Serving Whitman County since 1877

Opinion - Hail, hydro

The ongoing nuclear disaster in Japan has sparked new conversations about how to meet future energy needs here in America.

A new blanket of fear cloaks nuclear plants. Since the Three Mile Island disaster, this country has turned away from nuclear generating plants. Then, as anxiety over nuclear plants was easing, the Fukushima plants went into meltdown.

Wind power, solar power and natural gas will not be enough to provide energy for the country. Alone or in combination, they fall short of demand.

Coal, of course, is environmentally suspect and requires expensive transport from mine to generator.

That leaves us with hydropower. So many Americans have been inculcated with an antipathy for hydropower that little positive is said about it. In fact bashing hydropower seems to earn one the badge of environmental purity.

Nevertheless, hydropower is a vital part of any energy strategy.

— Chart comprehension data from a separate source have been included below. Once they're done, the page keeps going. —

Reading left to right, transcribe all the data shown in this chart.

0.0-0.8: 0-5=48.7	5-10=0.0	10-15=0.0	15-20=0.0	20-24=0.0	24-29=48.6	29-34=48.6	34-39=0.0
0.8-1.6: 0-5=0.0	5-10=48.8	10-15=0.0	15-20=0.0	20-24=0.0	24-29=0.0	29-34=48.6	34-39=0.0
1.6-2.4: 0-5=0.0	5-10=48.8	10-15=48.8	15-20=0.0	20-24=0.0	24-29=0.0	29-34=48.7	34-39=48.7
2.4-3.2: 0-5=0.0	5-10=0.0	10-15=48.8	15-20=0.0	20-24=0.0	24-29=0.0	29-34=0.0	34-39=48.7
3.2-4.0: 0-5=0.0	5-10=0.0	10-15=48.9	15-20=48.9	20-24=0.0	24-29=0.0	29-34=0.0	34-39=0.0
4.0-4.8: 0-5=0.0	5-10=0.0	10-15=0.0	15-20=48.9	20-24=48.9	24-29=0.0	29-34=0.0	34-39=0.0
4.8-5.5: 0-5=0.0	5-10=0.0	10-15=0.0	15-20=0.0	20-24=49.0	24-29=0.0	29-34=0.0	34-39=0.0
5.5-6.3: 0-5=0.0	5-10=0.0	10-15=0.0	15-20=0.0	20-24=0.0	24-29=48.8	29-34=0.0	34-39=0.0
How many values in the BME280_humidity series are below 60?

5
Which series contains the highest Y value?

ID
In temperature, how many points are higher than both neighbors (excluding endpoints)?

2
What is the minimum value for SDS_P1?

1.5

Dams in the Snake and Columbia rivers system power most of the Pacific Northwest, with enough excess electrical power to sell to other areas.

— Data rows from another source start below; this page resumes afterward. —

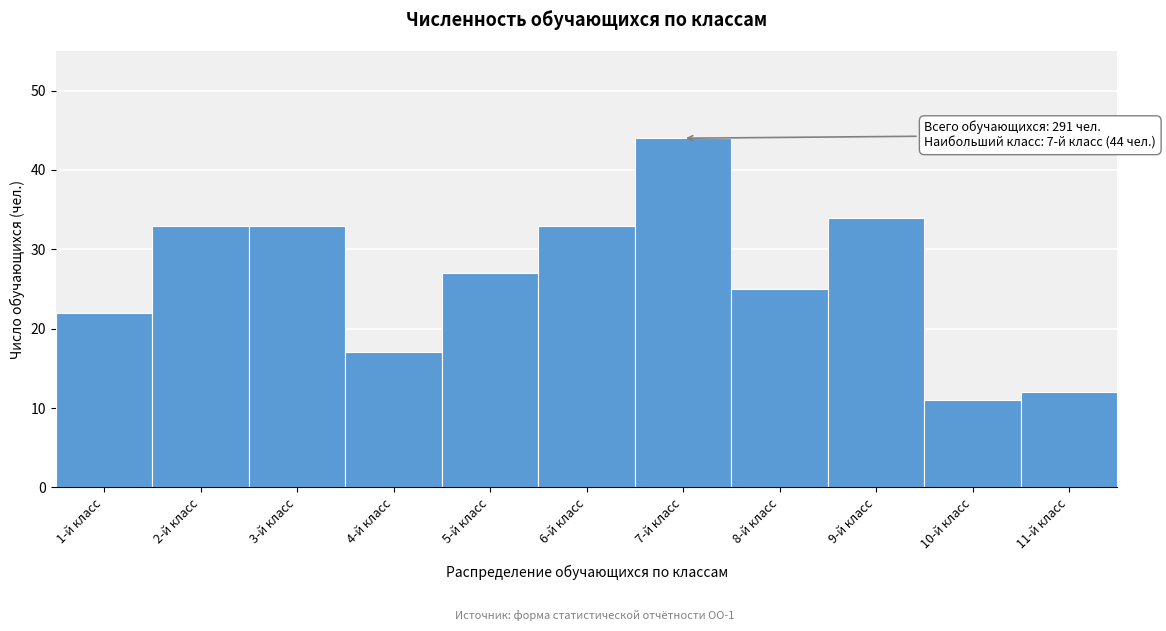

Reading left to right, what are all the values shown in this chart?

22	33	33	17	27	33	44	25	34	11	12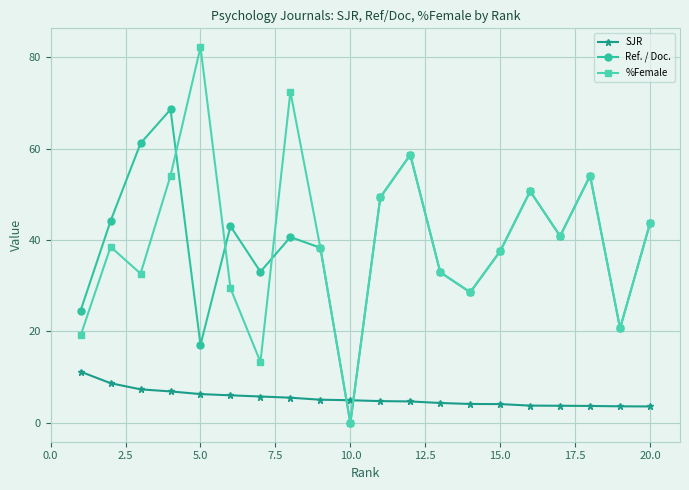

Does the chart display data point markers on the line(s)?

Yes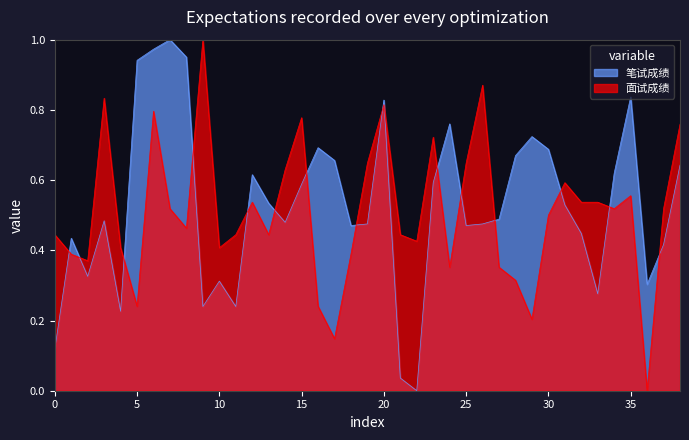

After their last crossing, which series has the higher values: 面试成绩 or 笔试成绩?

面试成绩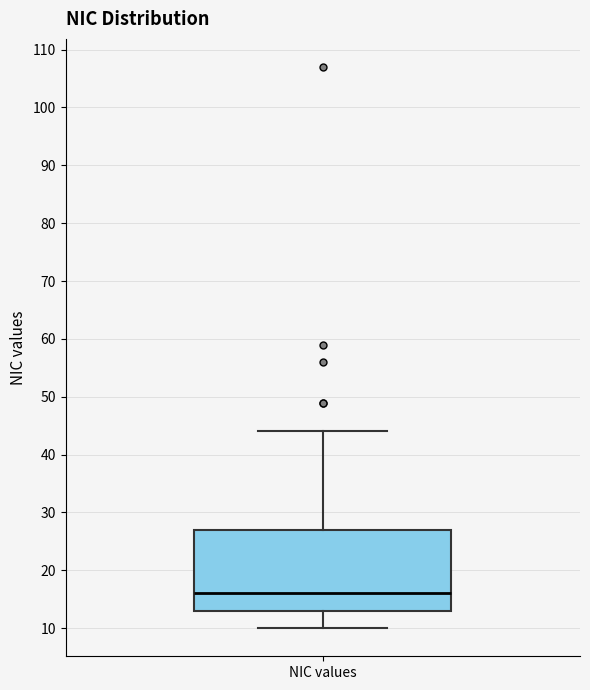

Where does the lower whisker of the box for NIC values end on the y-axis? The values are not printed on the chart, so give them approximately, as read against the axis.

10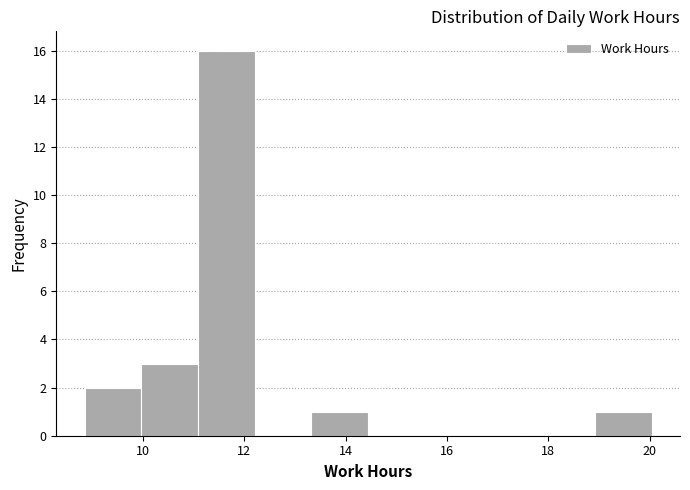

How tall is the bar that spans 8.8 to 10.0 on the x-axis? Neither the bar edges nor the heights are printed on the chart, so give them approximately, as read against the axes.

2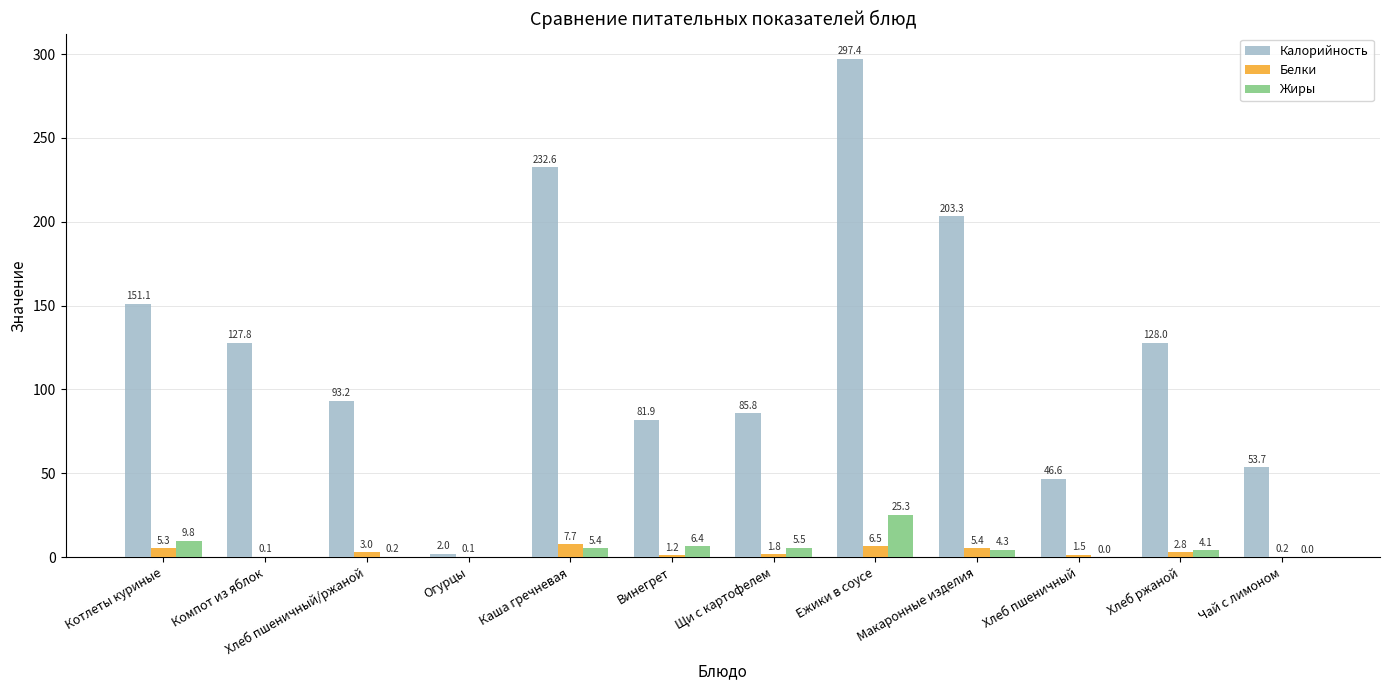

At which label is Калорийность closest to 149?

Котлеты куриные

Hydropower is clean. It is renewable. It provides other advantages such as recreation and farm-to-market access.

The environmental concerns regarding fish species can be solved. An enlightened, objective and non-politicized approach could solve the problem for a mere fraction of the money that rolling blackouts, runaway nuclear reactors and blackened skies ultimately cost.

If America is ever to have an intelligent energy strategy, tried and true hydropower must be included as a linchpin of that policy.

And, now is the time to convince the doubters.